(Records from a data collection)
=-=-=-=-=

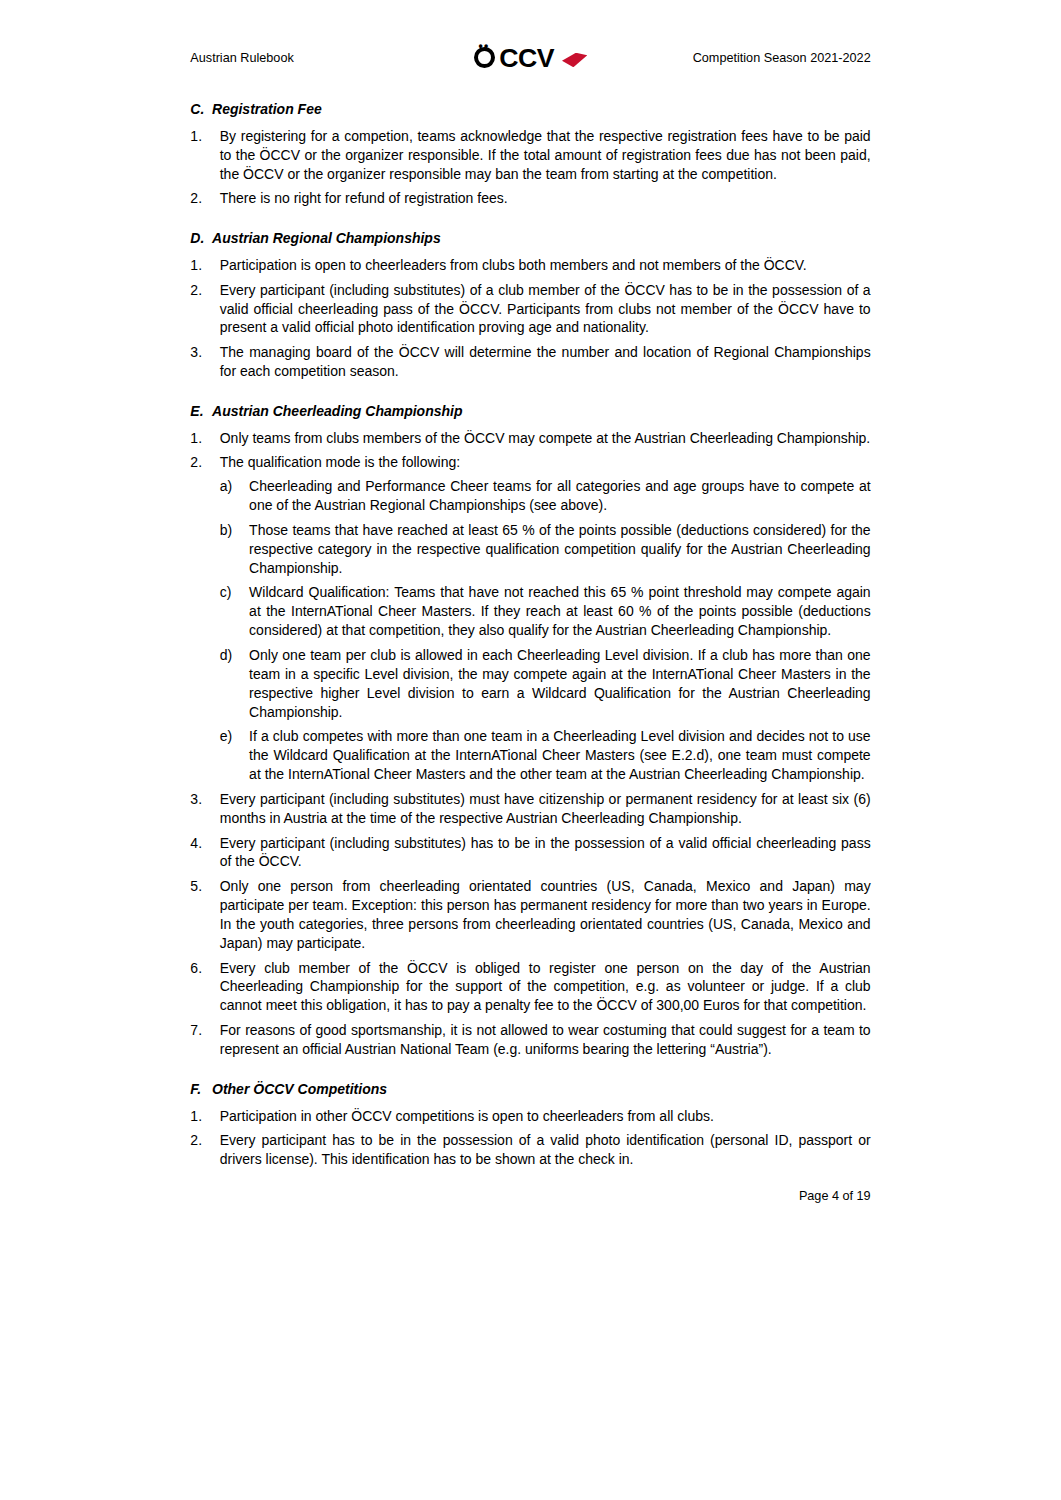Austrian Rulebook
••CCV
Competition Season 2021-2022
C. Registration Fee
By registering for a competion, teams acknowledge that the respective registration fees have to be paid to the ÖCCV or the organizer responsible. If the total amount of registration fees due has not been paid, the ÖCCV or the organizer responsible may ban the team from starting at the competition.
There is no right for refund of registration fees.
D. Austrian Regional Championships
Participation is open to cheerleaders from clubs both members and not members of the ÖCCV.
Every participant (including substitutes) of a club member of the ÖCCV has to be in the possession of a valid official cheerleading pass of the ÖCCV. Participants from clubs not member of the ÖCCV have to present a valid official photo identification proving age and nationality.
The managing board of the ÖCCV will determine the number and location of Regional Championships for each competition season.
E. Austrian Cheerleading Championship
Only teams from clubs members of the ÖCCV may compete at the Austrian Cheerleading Championship.
The qualification mode is the following:
Cheerleading and Performance Cheer teams for all categories and age groups have to compete at one of the Austrian Regional Championships (see above).
Those teams that have reached at least 65 % of the points possible (deductions considered) for the respective category in the respective qualification competition qualify for the Austrian Cheerleading Championship.
Wildcard Qualification: Teams that have not reached this 65 % point threshold may compete again at the InternATional Cheer Masters. If they reach at least 60 % of the points possible (deductions considered) at that competition, they also qualify for the Austrian Cheerleading Championship.
Only one team per club is allowed in each Cheerleading Level division. If a club has more than one team in a specific Level division, the may compete again at the InternATional Cheer Masters in the respective higher Level division to earn a Wildcard Qualification for the Austrian Cheerleading Championship.
If a club competes with more than one team in a Cheerleading Level division and decides not to use the Wildcard Qualification at the InternATional Cheer Masters (see E.2.d), one team must compete at the InternATional Cheer Masters and the other team at the Austrian Cheerleading Championship.
Every participant (including substitutes) must have citizenship or permanent residency for at least six (6) months in Austria at the time of the respective Austrian Cheerleading Championship.
Every participant (including substitutes) has to be in the possession of a valid official cheerleading pass of the ÖCCV.
Only one person from cheerleading orientated countries (US, Canada, Mexico and Japan) may participate per team. Exception: this person has permanent residency for more than two years in Europe. In the youth categories, three persons from cheerleading orientated countries (US, Canada, Mexico and Japan) may participate.
Every club member of the ÖCCV is obliged to register one person on the day of the Austrian Cheerleading Championship for the support of the competition, e.g. as volunteer or judge. If a club cannot meet this obligation, it has to pay a penalty fee to the ÖCCV of 300,00 Euros for that competition.
For reasons of good sportsmanship, it is not allowed to wear costuming that could suggest for a team to represent an official Austrian National Team (e.g. uniforms bearing the lettering “Austria”).
F. Other ÖCCV Competitions
Participation in other ÖCCV competitions is open to cheerleaders from all clubs.
Every participant has to be in the possession of a valid photo identification (personal ID, passport or drivers license). This identification has to be shown at the check in.
Page 4 of 19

=-=-=-=-=

Work task -> Extract every line of the records above that contains the word "Wildcard".

The completed task ->
Wildcard Qualification: Teams that have not reached this 65 % point threshold may compete again at the InternATional Cheer Masters. If they reach at least 60 % of the points possible (deductions considered) at that competition, they also qualify for the Austrian Cheerleading Championship.
Only one team per club is allowed in each Cheerleading Level division. If a club has more than one team in a specific Level division, the may compete again at the InternATional Cheer Masters in the respective higher Level division to earn a Wildcard Qualification for the Austrian Cheerleading Championship.
If a club competes with more than one team in a Cheerleading Level division and decides not to use the Wildcard Qualification at the InternATional Cheer Masters (see E.2.d), one team must compete at the InternATional Cheer Masters and the other team at the Austrian Cheerleading Championship.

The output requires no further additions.